Similar provisions to this section are found in sections 34, 35, article IV, of the Constitution of 1849, as follows:

"Sec. 34. The legislature shall have no power to pass any act granting any charter for banking purposes, but associations may be formed, under general laws, for the deposit of gold and silver; but no such associations shall make, issue, or put in circulation any bill, check, ticket, certificate, promissory note, or other paper, or the paper of any bank, to circulate as money.

"Sec. 35. The legislature of this state shall prohibit by law any person or persons, association, company, or corporation from exercising the privileges of banking or creating paper to circulate as money."

There is no general law for the incorporation of commercial banks other than the bank commissioners' act. (Stats. 1903, p. 365.) Sections 571-580, Civil Code, post, provide for savings and loan corporations, which see for prior and supplemental legislation.

Section Cited.

Thomason v. Ashworth, 73 Cal. 77, 14 Pac. 615.

Annotation.

Banking Corporations.-A corporation may be formed for the purpose of receiving deposits and loaning money under section 34, article IV, Constitution of 1849, and if it does not issue paper to circulate as money, it is not a bank, although it is called such. (Bank of Sonoma v. Fairbanks, 52 Cal. 196.)

Sections 34 and 35, article IV of the Constitution of 1849 did not prohibit the formation of banking corporations for the purpose of deposit and loan, which do not issue paper to circulate as money. (Bank of Martinez v. Hemme etc. Land Co., 105 Cal. 376, 38 Pac. 963.)

EXISTING CHARTERS, WHEN INVALID.

Sec. 6, Art.

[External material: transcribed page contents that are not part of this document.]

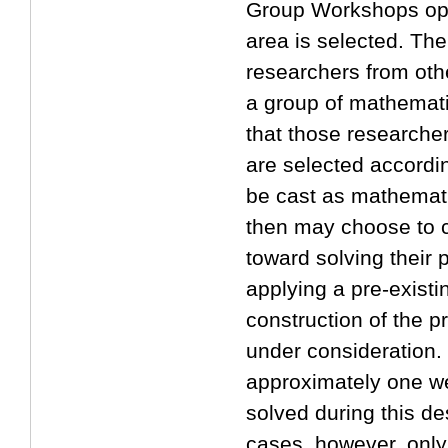
Group Workshops oper
2017/06/29
area is selected. The
Website Open!!
researchers from othe
a group of mathemati
that those researche
are selected according
be cast as mathemati
then may choose to c
toward solving their 
applying a pre-existi
construction of the 
under consideration. 
approximately one w
solved during this de
cases, however, only 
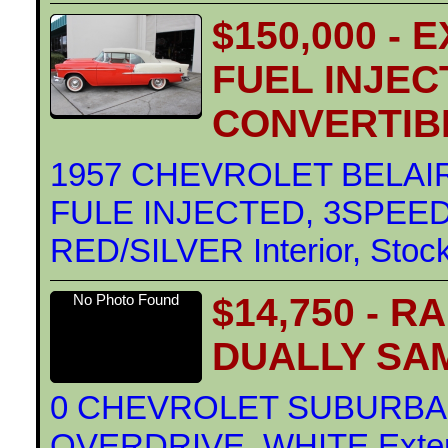
$150,000 -
FUEL INJEC
CONVERTIB
1957 CHEVROLET BELAI
FULE INJECTED, 3SPEED 
RED/SILVER Interior, Stoc
$14,750 - 
No Photo Found
DUALLY SA
0 CHEVROLET SUBURBAN
OVERDRIVE, WHITE Exterio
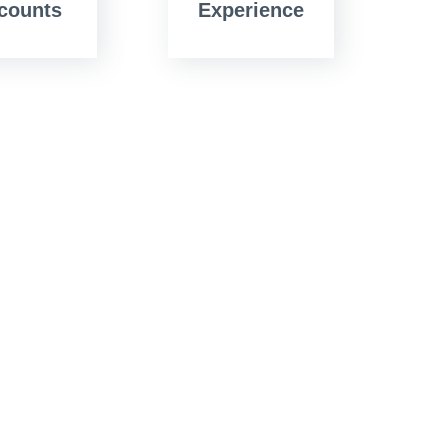
counts
Experience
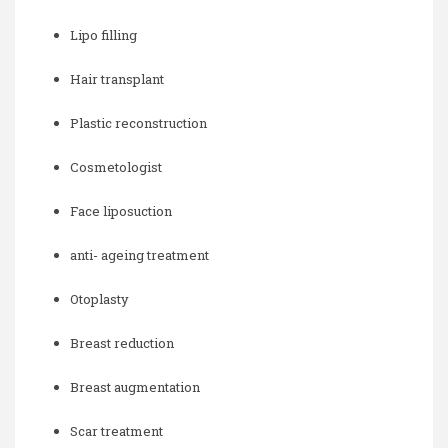
Lipo filling
Hair transplant
Plastic reconstruction
Cosmetologist
Face liposuction
anti- ageing treatment
Otoplasty
Breast reduction
Breast augmentation
Scar treatment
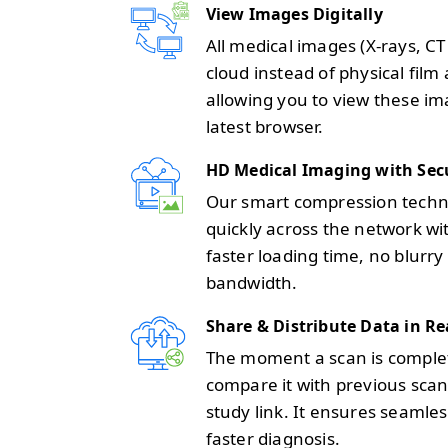
View Images Digitally
All medical images (X-rays, C
cloud instead of physical film 
allowing you to view these im
latest browser.
HD Medical Imaging with Sec
Our smart compression techno
quickly across the network wit
faster loading time, no blurry
bandwidth.
Share & Distribute Data in Re
The moment a scan is completed
compare it with previous scans
study link. It ensures seam
faster diagnosis.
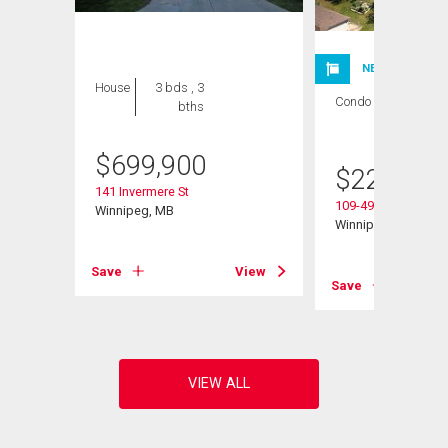
NEW LISTING
House
3 bds , 3
Condo
1 bed , 1
bths
bath
$
699,900
$
224,900
141 Invermere St
109-495 Lindenwoo
Winnipeg, MB
Winnipeg, MB
Save
View
View
Save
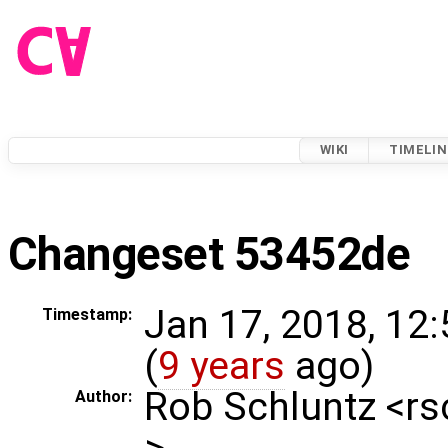
WIKI
TIMELIN
Changeset 53452de
Jan 17, 2018, 12
Timestamp:
(
9 years
ago)
Rob Schluntz <r
Author:
>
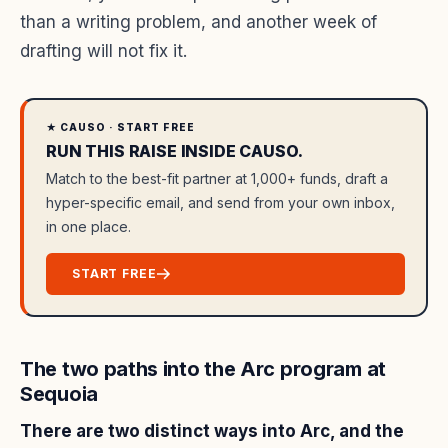
than a writing problem, and another week of
drafting will not fix it.
★ CAUSO · START FREE
RUN THIS RAISE INSIDE CAUSO.
Match to the best-fit partner at 1,000+ funds, draft a
hyper-specific email, and send from your own inbox,
in one place.
START FREE
The two paths into the Arc program at
Sequoia
There are two distinct ways into Arc, and the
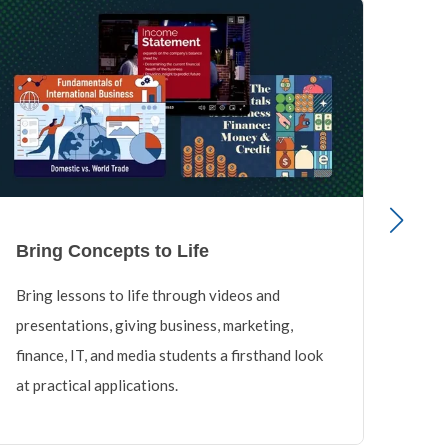
Bring Concepts to Life
Cov
Bring lessons to life through videos and
Educ
presentations, giving business, marketing,
cours
finance, IT, and media students a firsthand look
savi
at practical applications.
unif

XII. All existing charters, grants, franchises, special or exclusive privileges, under which an actual and bona fide organization shall not have taken place, and business been commenced in good faith, at the time of the adoption of this constitution, shall thereafter have no validity.

This section has no parallel in the Constitution of 1849, and has never been cited or construed.

CHARTERS NOT TO BE EXTENDED, NOR FORFEITURE REMITTED.

Sec. 7, Art. XII. The legislature shall not extend any franchise or charter, nor remit the forfeiture of any franchise o1 charter of any corporation now existing, or which shall hereafter exist under the laws of this state.

See subdivisions 16 and 26 of section 25, article IV, ante.

Legislative History.

This section has no parallel in the Constitution of 1849. It was adopted to restrict the power of the legislature to grant special privileges and to prevent the enactment of special legislation. (Constitutional Debates, p. 433.)

Section Cited.

People v. Los Angeles etc. Ry. Co., 91 Cal. 340, 27 Pac. 673; Melvin v. State, 121 Cal. 19, 53 Pac. 417.

Annotation.

Waiver of Forfeiture.- An act waiving a right to enforce a forfeiture does not "remit the forfeiture," since there is no forfeiture until the sovereignty, which created the franchise, by proper proceeding in a proper court, procures an adjudication of forfeiture, and enforces it. (People v. Los Angeles etc. Ry. Co., 91 Cal. 338, 27 Pac. 673.)

ALL FRANCHISES SUBJECT TO THE RIGHT OF EMINENT

DOMAIN.

Sec. 8, Art. XII. The exercise of the right of eminent domain shall never be so abridged or construed as to prevent the legislature from taking the property and franchises of incorporated companies and subjecting them to public use the same as the property of individuals, and the exercise of the police power of the state shall never be so abridged or construed as to permit corporations to conduct their business in such manner as to infringe the rights of individuals or the general well-being of the state.

See section I, article IV, Constitution, ante, for exercise of "'eminent domain.''

This section has no parallel in the Constitution of 1849, and has rot been cited or construed.